_Extract to read_:
--- START ---
But the most important departure from the port was in 1620, when the Mayflower sailed for America with the "Pilgrim Fathers" on board. She was only a little barque of 180 tons, and was sadly tossed about by the big waves in the Atlantic. But after enduring many hardships, the emigrants landed on the barren shores of Massachusetts Bay, and named the spot where they landed "New Plymouth," that being no doubt what Elihu Burritt had in his mind when he described Plymouth as "the Mother Plymouth sitting by the Sea," for so many emigrants had gone from there to America and other places that there were now quite forty places named Plymouth in different parts of the world. The place whence the "Fathers" left the port on their perilous journey was afterwards marked with a stone. This we went to see, but we were driven off the Hoe by a heavy shower of rain.
THE "MAYFLOWER STONE," PLYMOUTH HARBOUR.
--- END ---
Records from a dataset
--- START ---
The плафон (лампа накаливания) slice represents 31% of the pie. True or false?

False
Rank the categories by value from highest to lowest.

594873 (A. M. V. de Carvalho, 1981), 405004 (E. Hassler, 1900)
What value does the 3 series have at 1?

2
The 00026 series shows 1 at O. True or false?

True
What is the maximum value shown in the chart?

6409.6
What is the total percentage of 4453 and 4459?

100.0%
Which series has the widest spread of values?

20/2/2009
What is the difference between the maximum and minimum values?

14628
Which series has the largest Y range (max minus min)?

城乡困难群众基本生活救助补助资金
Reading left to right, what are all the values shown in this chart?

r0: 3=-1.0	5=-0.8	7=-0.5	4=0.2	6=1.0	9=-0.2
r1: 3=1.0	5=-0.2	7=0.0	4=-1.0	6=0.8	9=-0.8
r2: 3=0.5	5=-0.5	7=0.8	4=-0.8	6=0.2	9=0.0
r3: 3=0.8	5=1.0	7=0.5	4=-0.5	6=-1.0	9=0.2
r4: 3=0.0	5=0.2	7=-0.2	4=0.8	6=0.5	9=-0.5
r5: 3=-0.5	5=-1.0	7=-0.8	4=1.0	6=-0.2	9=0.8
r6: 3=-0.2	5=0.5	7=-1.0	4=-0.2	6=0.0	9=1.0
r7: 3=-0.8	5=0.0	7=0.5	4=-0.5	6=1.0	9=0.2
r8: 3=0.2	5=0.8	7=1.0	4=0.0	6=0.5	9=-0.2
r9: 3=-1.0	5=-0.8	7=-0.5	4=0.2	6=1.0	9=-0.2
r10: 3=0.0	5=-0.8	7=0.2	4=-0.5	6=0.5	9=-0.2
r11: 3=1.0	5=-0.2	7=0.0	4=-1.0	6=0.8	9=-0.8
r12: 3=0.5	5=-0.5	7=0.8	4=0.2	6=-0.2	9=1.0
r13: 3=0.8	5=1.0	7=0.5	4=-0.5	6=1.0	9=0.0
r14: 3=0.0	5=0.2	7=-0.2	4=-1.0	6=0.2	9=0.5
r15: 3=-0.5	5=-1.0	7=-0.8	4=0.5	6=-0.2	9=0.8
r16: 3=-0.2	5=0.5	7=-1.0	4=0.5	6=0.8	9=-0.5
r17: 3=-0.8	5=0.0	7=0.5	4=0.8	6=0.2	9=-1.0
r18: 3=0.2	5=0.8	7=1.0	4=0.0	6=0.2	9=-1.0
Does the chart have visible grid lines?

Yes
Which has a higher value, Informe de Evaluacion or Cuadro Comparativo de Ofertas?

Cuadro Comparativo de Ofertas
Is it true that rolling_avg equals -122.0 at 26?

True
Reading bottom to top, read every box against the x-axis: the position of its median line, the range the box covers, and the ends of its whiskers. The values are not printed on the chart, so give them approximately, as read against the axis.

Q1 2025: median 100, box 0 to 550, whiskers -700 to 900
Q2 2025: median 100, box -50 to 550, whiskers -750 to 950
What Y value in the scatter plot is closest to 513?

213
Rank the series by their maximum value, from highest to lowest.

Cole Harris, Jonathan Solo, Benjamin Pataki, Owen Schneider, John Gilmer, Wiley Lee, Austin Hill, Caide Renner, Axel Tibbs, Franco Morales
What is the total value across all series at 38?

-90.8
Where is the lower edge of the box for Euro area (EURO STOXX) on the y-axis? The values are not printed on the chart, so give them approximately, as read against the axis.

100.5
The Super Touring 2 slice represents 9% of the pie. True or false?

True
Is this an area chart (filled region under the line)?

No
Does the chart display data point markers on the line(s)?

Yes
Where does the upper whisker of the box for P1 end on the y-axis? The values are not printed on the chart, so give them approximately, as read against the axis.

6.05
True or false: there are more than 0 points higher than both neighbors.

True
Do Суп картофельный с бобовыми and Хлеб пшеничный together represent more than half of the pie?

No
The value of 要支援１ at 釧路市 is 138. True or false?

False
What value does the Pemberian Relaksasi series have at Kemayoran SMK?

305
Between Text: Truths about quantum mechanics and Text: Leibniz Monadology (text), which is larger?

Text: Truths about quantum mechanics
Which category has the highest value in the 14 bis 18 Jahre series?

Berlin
--- END ---
_Assignment 1_:
Answer these questions about the passage on the Mayflower:
(a) In what year did the Mayflower sail for America?
(b) How many tons was the Mayflower?
(c) What drove the visitors off the Hoe?
_Assignment 2_:
Copy out word for word the part of the listing that opens with its first line and closes with the line containing "Reading left to", both of those lines included.

_Response 1_:
(a) 1620
(b) 180 tons
(c) A heavy shower of rain

_Response 2_:
The плафон (лампа накаливания) slice represents 31% of the pie. True or false?

False
Rank the categories by value from highest to lowest.

594873 (A. M. V. de Carvalho, 1981), 405004 (E. Hassler, 1900)
What value does the 3 series have at 1?

2
The 00026 series shows 1 at O. True or false?

True
What is the maximum value shown in the chart?

6409.6
What is the total percentage of 4453 and 4459?

100.0%
Which series has the widest spread of values?

20/2/2009
What is the difference between the maximum and minimum values?

14628
Which series has the largest Y range (max minus min)?

城乡困难群众基本生活救助补助资金
Reading left to right, what are all the values shown in this chart?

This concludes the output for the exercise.